The treatment of stammering, moreover, shows how little we are able to separate the suggestive element from other influences. Apart from the fact that a patient is often influenced suggestively when the doctor who is treating him holds out the possibility of his being cured by exercises in talking, we have to consider that such exercises as well as the whole milieu tend to strengthen his trust in his own capabilities.1
But it is especially in its relation to hypnotism that the importance of the internal activity of the will has been recognized as a mental remedy. Certainly it had already met with popular commendation. Anybody suffering from pain was told he should not think of it, but pull himself together. But no methodical efforts were made to strengthen the patient's energy. In this respect hypnotism cleared the way. By showing how much can be done by hypnotic suggestion, it raised the question whether the same results could not in many cases be obtained by the action of the patient's own will.

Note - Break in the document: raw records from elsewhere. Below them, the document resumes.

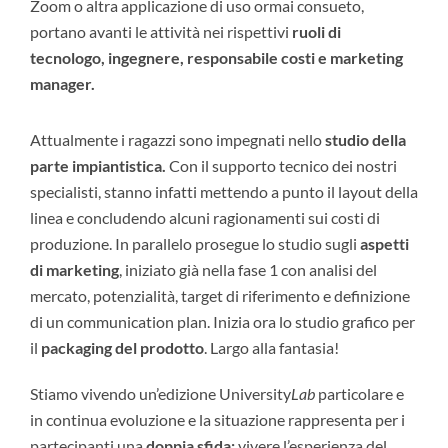
Zoom o altra applicazione di uso ormai consueto,
portano avanti le attività nei rispettivi
ruoli di
tecnologo, ingegnere, responsabile costi e marketing
manager.
Attualmente i ragazzi sono impegnati nello
studio della
parte impiantistica.
Con il supporto tecnico dei nostri
specialisti, stanno infatti mettendo a punto il layout della
linea e concludendo alcuni ragionamenti sui costi di
produzione. In parallelo prosegue lo studio sugli
aspetti
di marketing
, iniziato già nella fase 1 con analisi del
mercato, potenzialità, target di riferimento e definizione
di un communication plan. Inizia ora lo studio grafico per
il
packaging del prodotto
. Largo alla fantasia!
Stiamo vivendo un’edizione University
Lab
particolare e
in continua evoluzione e la situazione rappresenta per i
partecipanti una
doppia sfida:
vivere l’esperienza del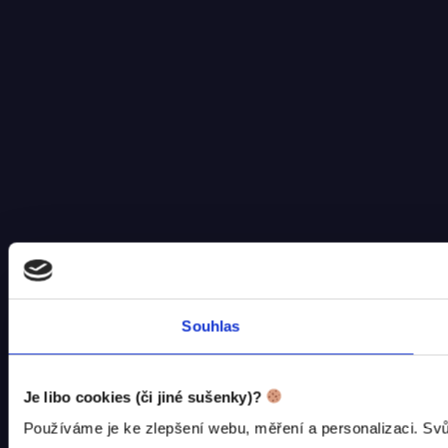
Souhlas
Je libo cookies (či jiné sušenky)?
Používáme je ke zlepšení webu, měření a personalizaci. Svů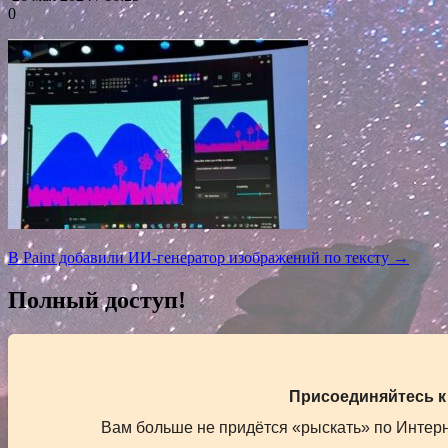
0
Навигация
В Paint добавили ИИ-генератор изображений по тексту →
по
Полный доступ!
записям
Присоединяйтесь к
Вам больше не придётся «рыскать» по Интерне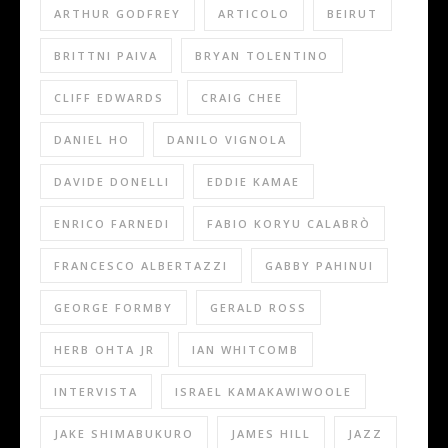
ARTHUR GODFREY
ARTICOLO
BEIRUT
BRITTNI PAIVA
BRYAN TOLENTINO
CLIFF EDWARDS
CRAIG CHEE
DANIEL HO
DANILO VIGNOLA
DAVIDE DONELLI
EDDIE KAMAE
ENRICO FARNEDI
FABIO KORYU CALABRÒ
FRANCESCO ALBERTAZZI
GABBY PAHINUI
GEORGE FORMBY
GERALD ROSS
HERB OHTA JR
IAN WHITCOMB
INTERVISTA
ISRAEL KAMAKAWIWOOLE
JAKE SHIMABUKURO
JAMES HILL
JAZZ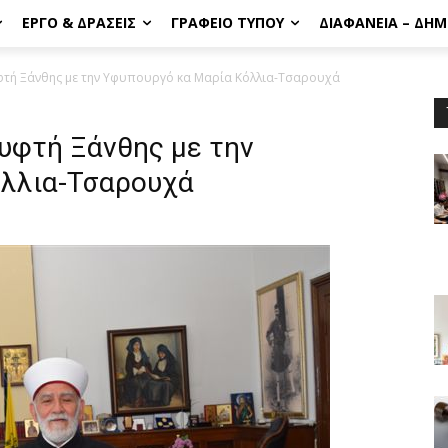
ΈΡΓΟ & ΔΡΆΣΕΙΣ
ΓΡΑΦΕΊΟ ΤΎΠΟΥ
ΔΙΑΦΆΝΕΙΑ – ΔΗ
φτή Ξάνθης με την Υφυπουργό κα Μαρία Κόλλια-Τσαρουχά
υφτή Ξάνθης με την
όλλια-Τσαρουχά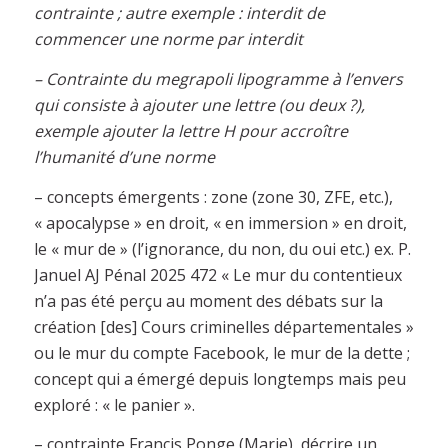
contrainte ; autre exemple : interdit de
commencer une norme par interdit
– Contrainte du megrapoli lipogramme à l’envers
qui consiste à ajouter une lettre (ou deux ?),
exemple ajouter la lettre H pour accroître
l’humanité d’une norme
– concepts émergents : zone (zone 30, ZFE, etc.),
« apocalypse » en droit, « en immersion » en droit,
le « mur de » (l’ignorance, du non, du oui etc.) ex. P.
Januel AJ Pénal 2025 472 « Le mur du contentieux
n’a pas été perçu au moment des débats sur la
création [des] Cours criminelles départementales »
ou le mur du compte Facebook, le mur de la dette ;
concept qui a émergé depuis longtemps mais peu
exploré : « le panier ».
– contrainte Francis Ponge (Marie), décrire un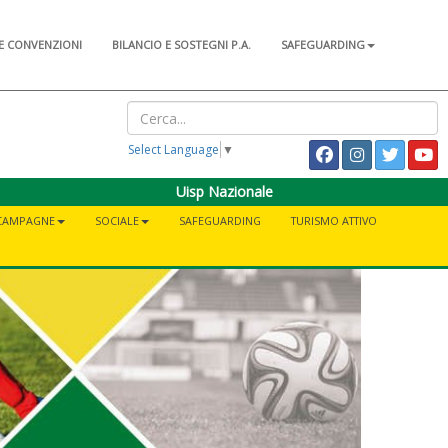
E CONVENZIONI
BILANCIO E SOSTEGNI P.A.
SAFEGUARDING
Select Language
▼
Uisp Nazionale
CAMPAGNE
SOCIALE
SAFEGUARDING
TURISMO ATTIVO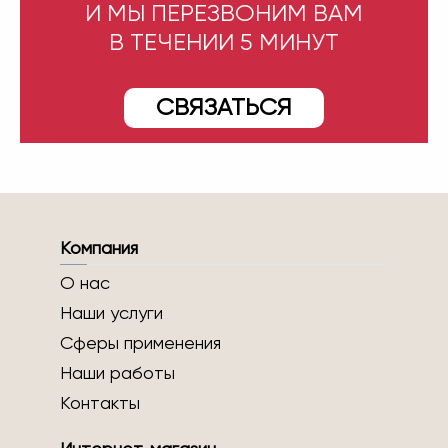
И МЫ ПЕРЕЗВОНИМ ВАМ
В ТЕЧЕНИИ 5 МИНУТ
СВЯЗАТЬСЯ
Компания
О нас
Наши услуги
Сферы применения
Наши работы
Контакты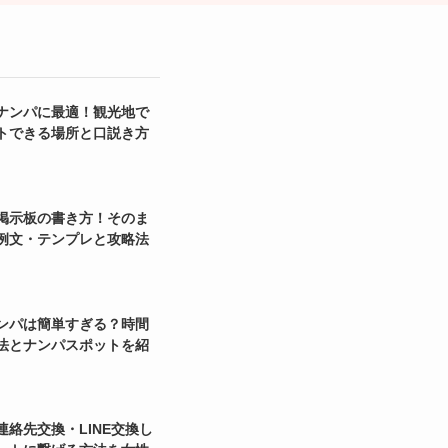
ナンパに最適！観光地で
トできる場所と口説き方
掲示板の書き方！そのま
例文・テンプレと攻略法
ンパは簡単すぎる？時間
法とナンパスポットを紹
連絡先交換・LINE交換し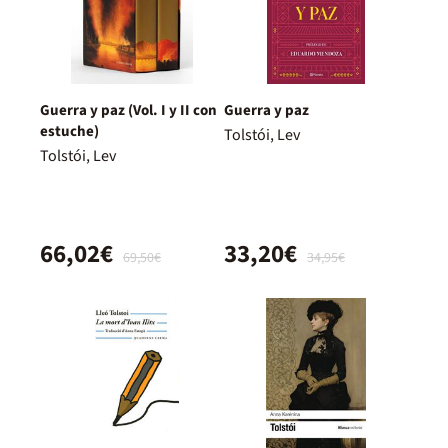
Guerra y paz (Vol. I y II con
Guerra y paz
estuche)
Tolstói, Lev
Tolstói, Lev
66,02€
33,20€
69,50€
34,95€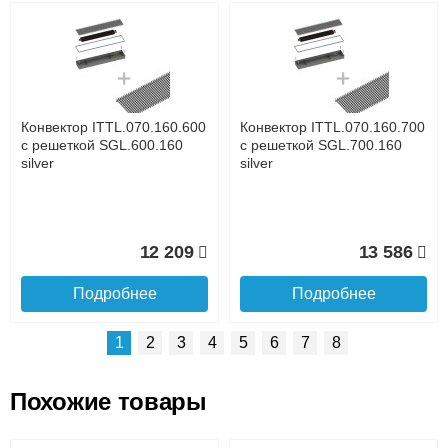
Возможные способы оплаты:
Доставка сантехники по Москве и Московской области
Наличный расчёт
Банковской картой на сайте в режиме реального
времени
Банковской картой при получении товара как при
доставке, так и самовывозом
Интернет-деньгами (Yandex-деньги, Web-money,
Конвектор ITTL.070.160.600
Конвектор ITTL.070.160.700
Qiwi-кошельки и другие).
с решеткой SGL.600.160
с решеткой SGL.700.160
Безналичный расчёт (возможно и с НДС)
silver
silver
подробнее...
Подробнее об оплате
12 209
13 586
Подробнее
Подробнее
1
2
3
4
5
6
7
8
Похожие товары
Подъем на этаж.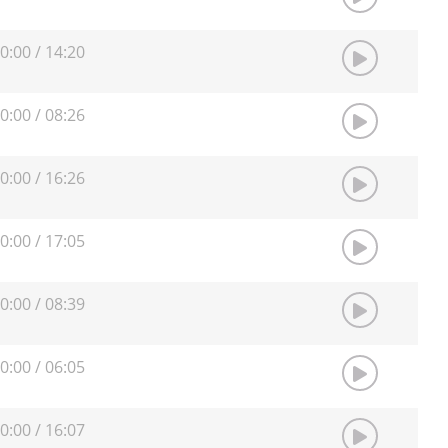
0:00
/
14:20
0:00
/
08:26
0:00
/
16:26
0:00
/
17:05
0:00
/
08:39
0:00
/
06:05
0:00
/
16:07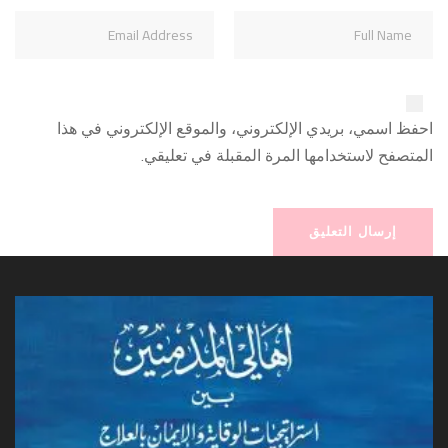
احفظ اسمي، بريدي الإلكتروني، والموقع الإلكتروني في هذا
المتصفح لاستخدامها المرة المقبلة في تعليقي.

In many cases this question must be answered in the affirmative, although it may often happen that a methodical strengthening of the will is first of all necessary. I must here refer to what Payot, who has thoroughly discussed the therapeutic employment of the will, has said of the influence of the latter on the sequence of ideas. He has rightly pointed out that every recollection that is not from time to time repeated gradually fades, and finally disappears from memory. We are to a great extent master of the attention we pay to anything, and we might easily eliminate a memory-picture by striving to resist its recurrence.